§ EXTRAIT DU DOCUMENT:
Le FME et le FAME, deux instances concurrentes aux objectifs affichés communs


FAME et FME
jeudi 15 mars

A quelques stations de métro de la manifestation « officielle » du Forum mondial de l’eau (FME), se tient le Forum alternatif mondial de l’eau (FAME) dans les Docks des Sud, ancien entrepôt portuaire reconverti en espace de manifestations culturelles. Dans une ambiance militante, plus festive et conviviale que le forum officiel, mais tout aussi professionnelle et internationale, les sessions sur le droit à l’eau et les inégalités d’accès à l’eau et à l’assainissement, les services publics et la tarification de l’eau se succèdent.

Nathalia, une étudiante brésilienne à Sciences-Po Paris, travaillant sur le FAME pour la Confédération paysanne et militante de la Marche mondiale des femmes, explique comment se place le FAME par rapport au FME : « Ceux du forum alternatif ne reconnaissent pas le forum officiel car il n’est pas un espace légitime de discussion. Les solutions qui sont prônées là-bas sont surtout bénéfiques aux entreprises privées, pas aux populations. C’est pour cette raison qu’on le nomme le forum marchand. Ici, on entend beaucoup de témoignages faisant part de l’exclusion des populations, notamment par les entreprises privées, par la privatisation. Ici, les gens partagent leurs alternatives et leur combat, ils veulent sortir du système capitaliste et donc des solutions qui en sont issues car, dans ce système, seuls ceux qui produisent sont intéressants et peuvent être entendus. Ils remettent en cause cette logique qui produit de l’exclusion. »

§ DONNÉES FOURNIES:
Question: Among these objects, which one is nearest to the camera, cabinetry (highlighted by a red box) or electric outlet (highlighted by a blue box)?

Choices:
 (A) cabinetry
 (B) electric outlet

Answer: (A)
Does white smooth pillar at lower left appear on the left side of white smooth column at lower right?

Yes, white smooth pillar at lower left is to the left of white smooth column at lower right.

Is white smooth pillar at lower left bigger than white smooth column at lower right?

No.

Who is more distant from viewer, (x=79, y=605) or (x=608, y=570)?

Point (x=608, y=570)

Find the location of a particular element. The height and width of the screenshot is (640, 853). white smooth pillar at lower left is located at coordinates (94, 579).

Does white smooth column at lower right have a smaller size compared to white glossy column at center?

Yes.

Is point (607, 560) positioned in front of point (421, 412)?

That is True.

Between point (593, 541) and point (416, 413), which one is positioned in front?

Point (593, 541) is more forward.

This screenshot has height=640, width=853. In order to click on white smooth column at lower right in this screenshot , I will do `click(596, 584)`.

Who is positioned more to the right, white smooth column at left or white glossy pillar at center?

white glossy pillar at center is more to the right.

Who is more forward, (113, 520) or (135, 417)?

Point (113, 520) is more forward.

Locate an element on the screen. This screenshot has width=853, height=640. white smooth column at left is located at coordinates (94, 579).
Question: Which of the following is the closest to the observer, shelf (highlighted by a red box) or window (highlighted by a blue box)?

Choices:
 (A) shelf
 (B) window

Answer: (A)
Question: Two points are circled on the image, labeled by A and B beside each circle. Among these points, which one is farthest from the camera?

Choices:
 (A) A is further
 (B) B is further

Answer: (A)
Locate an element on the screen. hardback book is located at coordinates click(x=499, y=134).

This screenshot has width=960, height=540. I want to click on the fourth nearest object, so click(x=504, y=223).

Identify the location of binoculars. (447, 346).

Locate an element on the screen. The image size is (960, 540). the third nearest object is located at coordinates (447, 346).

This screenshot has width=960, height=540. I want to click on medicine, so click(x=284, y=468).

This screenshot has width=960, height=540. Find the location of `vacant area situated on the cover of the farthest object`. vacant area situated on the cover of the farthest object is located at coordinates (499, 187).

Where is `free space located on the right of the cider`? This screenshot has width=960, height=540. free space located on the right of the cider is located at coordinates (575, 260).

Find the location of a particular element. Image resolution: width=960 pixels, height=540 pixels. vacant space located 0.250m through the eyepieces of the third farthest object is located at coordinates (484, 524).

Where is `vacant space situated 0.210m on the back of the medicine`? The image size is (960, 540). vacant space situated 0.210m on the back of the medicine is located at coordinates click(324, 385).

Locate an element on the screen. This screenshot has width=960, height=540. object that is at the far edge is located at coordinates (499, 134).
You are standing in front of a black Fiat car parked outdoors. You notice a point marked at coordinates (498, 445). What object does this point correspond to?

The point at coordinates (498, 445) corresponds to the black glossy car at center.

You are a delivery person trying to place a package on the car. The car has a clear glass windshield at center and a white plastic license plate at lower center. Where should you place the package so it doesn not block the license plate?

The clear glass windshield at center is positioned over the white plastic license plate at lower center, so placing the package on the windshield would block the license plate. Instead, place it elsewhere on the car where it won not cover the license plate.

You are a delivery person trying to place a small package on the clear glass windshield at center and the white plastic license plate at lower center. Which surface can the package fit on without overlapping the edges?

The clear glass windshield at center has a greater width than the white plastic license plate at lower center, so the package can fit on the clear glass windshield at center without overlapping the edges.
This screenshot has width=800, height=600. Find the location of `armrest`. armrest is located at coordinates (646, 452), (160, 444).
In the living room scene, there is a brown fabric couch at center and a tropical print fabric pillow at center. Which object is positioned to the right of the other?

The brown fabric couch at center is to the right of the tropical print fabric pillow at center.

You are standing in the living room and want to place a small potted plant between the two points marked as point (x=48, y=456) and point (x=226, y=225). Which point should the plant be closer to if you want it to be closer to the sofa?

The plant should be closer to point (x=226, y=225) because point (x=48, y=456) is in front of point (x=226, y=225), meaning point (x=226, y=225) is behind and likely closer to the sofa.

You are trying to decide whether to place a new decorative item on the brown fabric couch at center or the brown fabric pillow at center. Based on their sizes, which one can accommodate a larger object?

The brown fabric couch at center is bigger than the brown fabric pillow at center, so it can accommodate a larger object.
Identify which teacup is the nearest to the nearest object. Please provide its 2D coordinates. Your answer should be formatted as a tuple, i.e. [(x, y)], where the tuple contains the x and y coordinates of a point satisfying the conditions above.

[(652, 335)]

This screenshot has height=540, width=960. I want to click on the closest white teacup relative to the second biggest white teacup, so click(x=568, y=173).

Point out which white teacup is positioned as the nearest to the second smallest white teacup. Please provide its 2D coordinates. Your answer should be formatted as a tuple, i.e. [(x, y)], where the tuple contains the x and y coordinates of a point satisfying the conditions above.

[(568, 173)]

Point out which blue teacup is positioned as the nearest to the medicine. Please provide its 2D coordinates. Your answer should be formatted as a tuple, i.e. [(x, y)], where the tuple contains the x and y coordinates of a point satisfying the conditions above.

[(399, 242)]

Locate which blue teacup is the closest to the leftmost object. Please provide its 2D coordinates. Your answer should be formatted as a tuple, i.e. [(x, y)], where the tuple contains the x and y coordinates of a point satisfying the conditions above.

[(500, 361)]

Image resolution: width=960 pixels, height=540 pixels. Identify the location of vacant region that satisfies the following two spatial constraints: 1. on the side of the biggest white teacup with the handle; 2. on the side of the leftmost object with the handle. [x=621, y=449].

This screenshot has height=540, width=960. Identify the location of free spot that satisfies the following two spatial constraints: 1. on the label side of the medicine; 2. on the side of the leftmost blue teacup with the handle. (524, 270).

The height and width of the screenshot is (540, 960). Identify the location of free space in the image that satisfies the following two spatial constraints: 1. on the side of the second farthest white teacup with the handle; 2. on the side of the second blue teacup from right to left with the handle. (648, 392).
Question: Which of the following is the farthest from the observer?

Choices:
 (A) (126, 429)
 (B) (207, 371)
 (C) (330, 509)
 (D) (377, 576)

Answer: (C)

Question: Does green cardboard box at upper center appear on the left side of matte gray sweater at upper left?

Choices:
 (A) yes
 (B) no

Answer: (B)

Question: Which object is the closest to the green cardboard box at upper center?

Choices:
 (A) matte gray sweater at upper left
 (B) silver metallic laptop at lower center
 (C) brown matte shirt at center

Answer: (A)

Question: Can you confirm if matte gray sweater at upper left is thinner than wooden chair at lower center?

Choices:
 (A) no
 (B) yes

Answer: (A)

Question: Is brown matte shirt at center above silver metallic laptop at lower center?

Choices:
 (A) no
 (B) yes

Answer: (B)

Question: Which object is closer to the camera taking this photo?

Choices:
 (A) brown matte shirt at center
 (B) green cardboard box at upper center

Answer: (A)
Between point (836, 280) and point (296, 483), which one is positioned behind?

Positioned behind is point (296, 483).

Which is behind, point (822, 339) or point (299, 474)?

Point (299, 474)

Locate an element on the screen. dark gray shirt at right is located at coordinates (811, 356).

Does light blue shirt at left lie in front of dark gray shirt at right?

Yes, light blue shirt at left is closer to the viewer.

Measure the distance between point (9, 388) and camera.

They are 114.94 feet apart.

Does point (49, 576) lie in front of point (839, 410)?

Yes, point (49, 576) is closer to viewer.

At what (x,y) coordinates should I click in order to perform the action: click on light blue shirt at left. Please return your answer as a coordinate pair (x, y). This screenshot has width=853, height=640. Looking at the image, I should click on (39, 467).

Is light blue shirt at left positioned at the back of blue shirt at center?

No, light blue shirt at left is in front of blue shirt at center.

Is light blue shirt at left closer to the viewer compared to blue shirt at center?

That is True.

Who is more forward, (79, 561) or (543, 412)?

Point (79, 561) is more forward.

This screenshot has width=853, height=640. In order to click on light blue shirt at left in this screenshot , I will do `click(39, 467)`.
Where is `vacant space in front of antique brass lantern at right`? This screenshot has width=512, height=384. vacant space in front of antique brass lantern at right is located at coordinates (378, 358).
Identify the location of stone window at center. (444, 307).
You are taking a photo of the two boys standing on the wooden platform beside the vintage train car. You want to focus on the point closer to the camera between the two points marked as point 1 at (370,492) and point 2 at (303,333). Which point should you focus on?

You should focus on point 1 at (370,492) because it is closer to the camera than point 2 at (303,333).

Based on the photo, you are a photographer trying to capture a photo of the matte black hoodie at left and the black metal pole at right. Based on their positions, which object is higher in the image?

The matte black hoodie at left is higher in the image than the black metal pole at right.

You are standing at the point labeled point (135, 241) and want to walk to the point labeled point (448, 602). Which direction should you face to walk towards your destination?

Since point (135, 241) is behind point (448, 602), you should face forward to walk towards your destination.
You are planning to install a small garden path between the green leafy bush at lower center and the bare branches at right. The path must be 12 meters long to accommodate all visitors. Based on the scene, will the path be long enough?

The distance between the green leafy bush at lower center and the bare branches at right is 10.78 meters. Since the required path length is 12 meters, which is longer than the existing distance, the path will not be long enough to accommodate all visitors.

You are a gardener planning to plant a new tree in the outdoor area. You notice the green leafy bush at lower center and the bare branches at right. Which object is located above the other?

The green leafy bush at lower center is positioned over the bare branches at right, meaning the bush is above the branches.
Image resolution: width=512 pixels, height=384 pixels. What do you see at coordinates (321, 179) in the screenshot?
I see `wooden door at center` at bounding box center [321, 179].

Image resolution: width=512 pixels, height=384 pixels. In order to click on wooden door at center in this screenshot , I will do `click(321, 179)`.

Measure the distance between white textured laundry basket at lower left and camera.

§ TRAVAIL DEMANDÉ:
- a) Dans l'extrait sur le FME et le FAME, en quel lieu se tient le Forum alternatif mondial de l'eau ?
- b) Recopiez à l'identique le passage de l'extrait sur le FME et le FAME qui commence à « A quelques stations » et se termine à « l’eau se succèdent. ».
- c) Poursuivez l'extrait sur le FME et le FAME à partir de sa dernière phrase.
Les enregistrements n'interviennent pas dans ce travail.

§ RÉPONSES RÉDIGÉES:
- a) Dans les Docks des Sud, un ancien entrepôt portuaire reconverti en espace de manifestations culturelles.

- b)
A quelques stations de métro de la manifestation « officielle » du Forum mondial de l’eau (FME), se tient le Forum alternatif mondial de l’eau (FAME) dans les Docks des Sud, ancien entrepôt portuaire reconverti en espace de manifestations culturelles. Dans une ambiance militante, plus festive et conviviale que le forum officiel, mais tout aussi professionnelle et internationale, les sessions sur le droit à l’eau et les inégalités d’accès à l’eau et à l’assainissement, les services publics et la tarification de l’eau se succèdent.

- c)
Le FME fait partie de la génération des réunions internationales hors cadres institutionnels : des instances onusiennes sont présentes, ainsi que de nombreux gouvernements et des autorités territoriales, des entreprises, et quelques trop rares organisations non gouvernementales. Il est ouvert mais les prix d’entrée sont prohibitifs pour le grand public (700 euros le pass de 6 jours pour les ressortissants des pays OCDE et développés selon le classement onusien, et 350 euros pour les participants d’autres pays). Seuls les étudiants bénéficient d’un tarif d’accès préférentiel (30 euros pour les 6 jours). Le FAME a été créé pour faire contrepoids au forum officiel, dans la même logique que les autres contre-fora qui « accompagnent » souvent les grandes rencontres officielles. L’entrée y est gratuite.

Bien que des discussions entre les deux fora existent, avec plus ou moins de succès (cf. billet ci-dessous), que certaines personnalités comme Catarina de Albuquerque, rapporteuse spéciale des Nations-Unies pour le droit à l’eau et à l’assainissement ou des acteurs comme Coalition eau, groupe d’ONG, soient présents aux deux manifestations, que les constats et les objectifs puissent se rejoindre, que la volonté des participants soit que l’eau devienne une priorité dans les agendas politiques, la séparation est franche quant aux moyens préconisés. Il est regrettable que le dialogue ne soit pas plus ouvert et fructueux.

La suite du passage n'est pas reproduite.